Pitkin County Library ponders: What now?
The Aspen Times
Aspen, CO, Colorado
ASPEN – With $5 million available to make changes at the Pitkin County Library, library officials are studying what can be done to improve the facility after voters shot down a $10 million expansion plan last fall.
“We don’t want to disrespect the vote,” library director Kathy Chandler told county commissioners Tuesday. On the other hand, voters who rejected November’s ballot question because they didn’t support a tax increase to repay $5.4 million in borrowing, or didn’t favor the roughly 7,200-square-foot expansion as it was designed, may not have any objection to certain elements of the proposal, she reasoned.
With about $5 million available in an endowment fund, the library is looking at how best to address some of the needs that were to be part of the proposed expansion and interior renovation, including a more secure children’s library, the provision of study rooms and providing a community meeting room with a separate entrance so it can be used outside of library hours. Moving heavily used collections from the basement to the main floor was also a goal.
“We lost the election, but the needs of the library didn’t go away,” Chandler said.
And, the library has been sitting on $5 million for some time.
“At some point, I think it’s responsible stewardship to look at the fact that that money isn’t being used for the library, for the betterment of the community,” Chandler said.

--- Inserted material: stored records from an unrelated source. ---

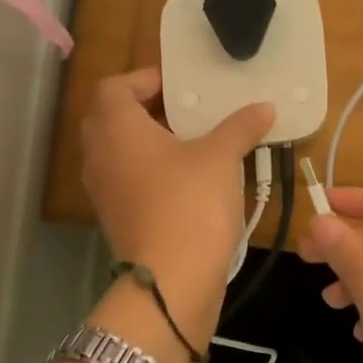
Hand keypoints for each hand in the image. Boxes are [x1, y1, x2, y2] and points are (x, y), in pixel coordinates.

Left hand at [81, 69, 272, 354]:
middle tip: (186, 111)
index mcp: (116, 128)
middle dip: (146, 109)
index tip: (179, 86)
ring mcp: (103, 190)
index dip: (144, 79)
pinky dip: (148, 170)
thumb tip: (264, 107)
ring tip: (191, 142)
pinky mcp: (114, 217)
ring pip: (118, 150)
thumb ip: (240, 126)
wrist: (170, 282)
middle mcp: (99, 154)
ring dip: (148, 141)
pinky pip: (125, 179)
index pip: (114, 87)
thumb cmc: (190, 205)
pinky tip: (186, 179)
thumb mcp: (221, 158)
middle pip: (111, 117)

She received no argument from commissioners.
“The vote wasn’t about the money you have,” Commissioner Michael Owsley said. “For me, what the vote meant was, ‘You’re not getting an additional $5 million.'”
Chandler said she’s considering closing the library for one day during the coming spring offseason so the library staff and board of trustees can discuss ideas that have come up to reconfigure the facility – either internally or with a smaller addition than what had been proposed.

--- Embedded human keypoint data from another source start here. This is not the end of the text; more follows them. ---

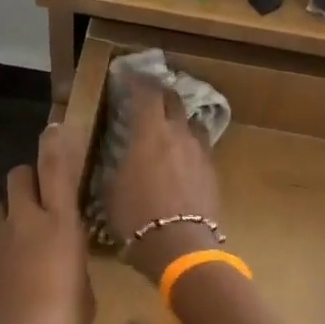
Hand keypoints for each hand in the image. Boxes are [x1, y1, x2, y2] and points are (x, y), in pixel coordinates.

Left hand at [0, 125, 92, 323]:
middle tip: (38, 206)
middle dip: (27, 183)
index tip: (53, 128)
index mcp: (60, 224)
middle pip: (18, 177)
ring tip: (17, 250)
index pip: (56, 169)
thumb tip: (62, 262)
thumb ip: (72, 265)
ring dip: (8, 218)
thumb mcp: (83, 294)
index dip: (54, 144)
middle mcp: (23, 221)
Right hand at [103, 79, 223, 282]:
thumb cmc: (136, 217)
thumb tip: (117, 153)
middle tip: (148, 98)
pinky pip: (201, 148)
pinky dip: (190, 146)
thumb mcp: (111, 188)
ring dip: (180, 120)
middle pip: (174, 100)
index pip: (146, 92)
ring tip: (169, 128)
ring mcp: (200, 152)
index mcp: (150, 132)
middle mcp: (178, 134)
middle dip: (160, 94)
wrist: (180, 247)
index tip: (126, 76)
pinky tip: (182, 158)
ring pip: (192, 123)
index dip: (136, 80)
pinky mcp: (213, 173)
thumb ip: (116, 163)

“We’re trying to see how much we can make happen within our current footprint,” Chandler said.
Some changes could occur for almost no capital outlay, she said.
In the meantime, library officials are continuing to work with the city of Aspen on structural supports within the Rio Grande Parking Garage to accommodate a future library expansion. The city plans to redo Galena Plaza, the grassy area to the east side of the library that is also the roof of the garage. It is leaking and needs to be replaced.

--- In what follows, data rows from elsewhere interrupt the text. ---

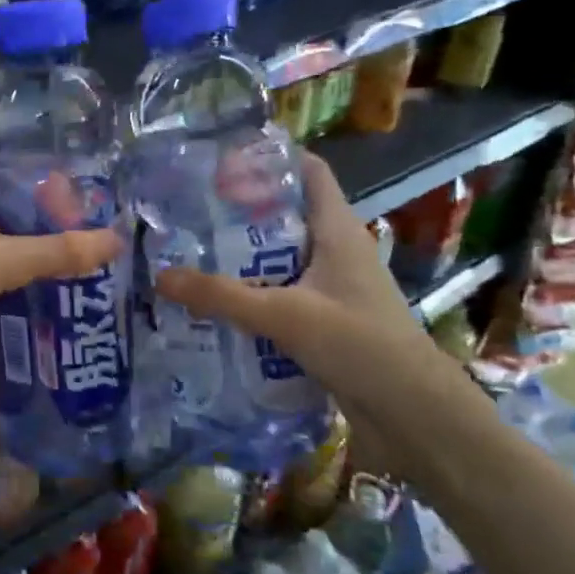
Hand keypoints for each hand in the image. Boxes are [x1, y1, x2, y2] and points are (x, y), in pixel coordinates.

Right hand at [153, 151, 479, 482]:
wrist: (414, 416)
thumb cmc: (360, 345)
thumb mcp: (284, 315)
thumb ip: (221, 296)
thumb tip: (159, 275)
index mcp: (336, 229)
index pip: (309, 171)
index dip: (270, 157)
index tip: (220, 158)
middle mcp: (335, 249)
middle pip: (284, 213)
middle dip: (238, 210)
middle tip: (187, 209)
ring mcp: (332, 286)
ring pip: (279, 256)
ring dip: (240, 256)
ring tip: (189, 252)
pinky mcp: (325, 319)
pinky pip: (281, 292)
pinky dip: (251, 292)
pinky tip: (215, 302)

Library officials have stressed the need to retain the facility’s 44-foot easement, which extends onto the plaza, for future use, Chandler said. The goal is to make sure the city’s plaza redesign accommodates potential future use of that 44-foot strip by the library.
In addition, the library wants to make sure structural supports at the 44-foot mark are installed in the garage when the plaza is replaced. If the city wants the supports placed farther out to facilitate the configuration of parking within the garage, the county will consider it, but the library has no intention to expand beyond 44 feet, commissioners were told.
The failed expansion proposal called for the placement of supports 60 feet out from the library building, and the expansion design included a canopy that connected to those support pillars. The canopy was panned by some critics of the expansion plan.